Hi!
I’m currently testing out Auth0 with a G Suite Enterprise Connection against our testing G Suite domain. I’ve also added an SSO application with OpenID in one of our applications for testing the login itself.
While the Enterprise Connection itself works I’ve been unable to set it up so that a Users’ groups are included in OpenID data.
From previous topics in this community, it appears that some kind of Google Admin scopes needs to be set for the Google Consent Screen page, but it’s unclear exactly which scopes these are:
- http://community.auth0.com/t/no-groups-information-for-enterprise-google-connection/10421
- http://community.auth0.com/t/getting-groups-for-google-enterprise-connection-which-scopes-do-i-add/35231
At most, it just says
the Google Admin scopes have to be added on the consent screen stage
without going into any further detail exactly which scopes these are.
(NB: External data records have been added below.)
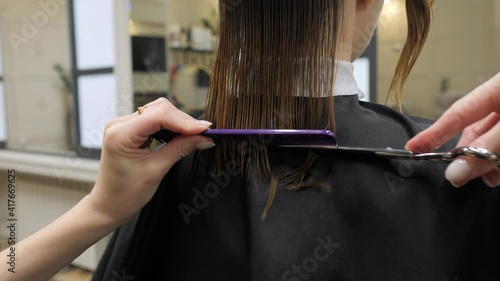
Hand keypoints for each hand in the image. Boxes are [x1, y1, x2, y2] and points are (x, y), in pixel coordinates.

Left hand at [88, 98, 214, 222]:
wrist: (107, 205)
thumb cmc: (125, 194)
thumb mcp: (156, 170)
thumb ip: (180, 149)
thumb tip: (204, 137)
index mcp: (120, 134)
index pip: (158, 115)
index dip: (184, 121)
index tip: (205, 130)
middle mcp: (119, 124)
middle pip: (159, 109)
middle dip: (183, 120)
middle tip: (204, 134)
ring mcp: (123, 125)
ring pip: (158, 111)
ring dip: (178, 122)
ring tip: (195, 135)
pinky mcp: (129, 129)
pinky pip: (154, 119)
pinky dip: (170, 125)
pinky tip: (181, 134)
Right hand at [406, 73, 499, 187]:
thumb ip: (487, 147)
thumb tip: (456, 170)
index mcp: (498, 88)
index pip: (456, 113)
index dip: (433, 132)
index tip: (412, 148)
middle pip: (474, 130)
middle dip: (468, 155)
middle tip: (459, 175)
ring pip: (491, 141)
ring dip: (488, 162)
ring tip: (491, 177)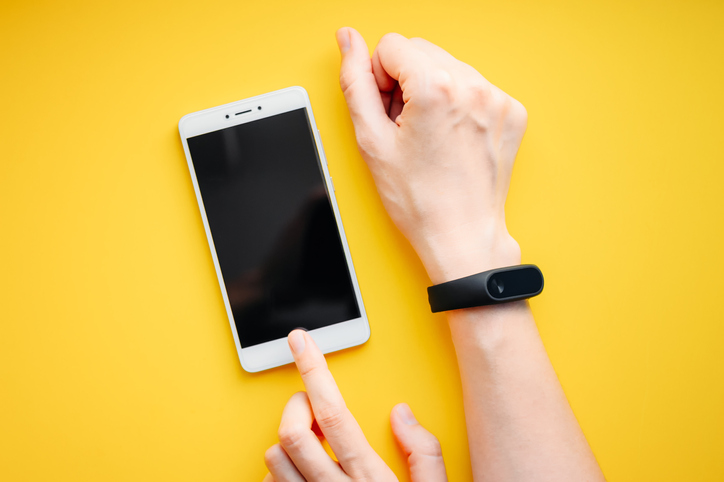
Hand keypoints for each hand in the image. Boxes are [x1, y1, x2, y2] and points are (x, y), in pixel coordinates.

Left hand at [262, 330, 447, 480]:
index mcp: (369, 478)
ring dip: (286, 442)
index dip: (314, 368)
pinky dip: (279, 472)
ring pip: (273, 459)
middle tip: (310, 407)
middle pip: (292, 432)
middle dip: (296, 406)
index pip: (333, 412)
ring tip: (311, 446)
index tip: (300, 341)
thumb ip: (424, 451)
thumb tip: (401, 413)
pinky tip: (303, 475)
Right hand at [335, 27, 526, 282]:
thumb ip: (355, 81)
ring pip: (447, 66)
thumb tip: (348, 40)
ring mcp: (497, 99)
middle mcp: (473, 86)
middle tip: (406, 126)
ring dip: (431, 90)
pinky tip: (450, 137)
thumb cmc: (419, 200)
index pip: (392, 45)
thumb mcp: (372, 141)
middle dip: (405, 82)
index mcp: (436, 88)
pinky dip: (457, 103)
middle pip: (421, 51)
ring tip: (429, 135)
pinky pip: (473, 85)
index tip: (388, 113)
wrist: (461, 235)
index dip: (379, 79)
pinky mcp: (510, 112)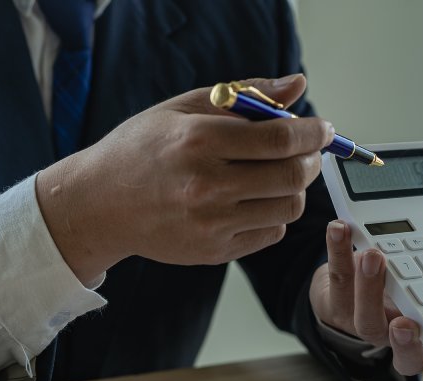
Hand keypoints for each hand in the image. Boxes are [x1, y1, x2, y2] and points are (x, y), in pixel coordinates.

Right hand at [35, 74, 332, 284]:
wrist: (100, 204)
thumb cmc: (143, 149)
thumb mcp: (184, 108)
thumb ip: (245, 94)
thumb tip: (297, 86)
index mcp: (199, 141)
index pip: (280, 138)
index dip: (312, 132)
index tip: (322, 129)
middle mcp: (206, 185)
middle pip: (292, 177)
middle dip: (310, 161)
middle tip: (307, 152)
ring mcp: (211, 223)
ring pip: (288, 208)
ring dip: (294, 188)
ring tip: (277, 174)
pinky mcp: (214, 251)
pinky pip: (270, 233)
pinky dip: (273, 215)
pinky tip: (253, 200)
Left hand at [308, 222, 422, 380]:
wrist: (350, 281)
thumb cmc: (410, 280)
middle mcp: (400, 333)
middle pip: (406, 351)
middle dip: (408, 342)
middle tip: (409, 324)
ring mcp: (366, 319)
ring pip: (365, 317)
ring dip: (369, 288)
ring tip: (375, 258)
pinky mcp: (337, 297)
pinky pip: (336, 277)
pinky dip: (337, 253)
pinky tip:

Just like the person in the above second link I’ve tested with the following two scopes enabled in Google’s console, but without any changes in the OpenID response:
https://www.googleapis.com/auth/admin.reports.audit.readonly
https://www.googleapis.com/auth/admin.reports.usage.readonly
I’ve already enabled Groups as an Extended Attribute in the Auth0 Connection’s configuration page, so nothing more should have to be done from the Auth0 end.
Does anyone know which scopes need to be set so that Auth0 can fetch User’s groups from G Suite?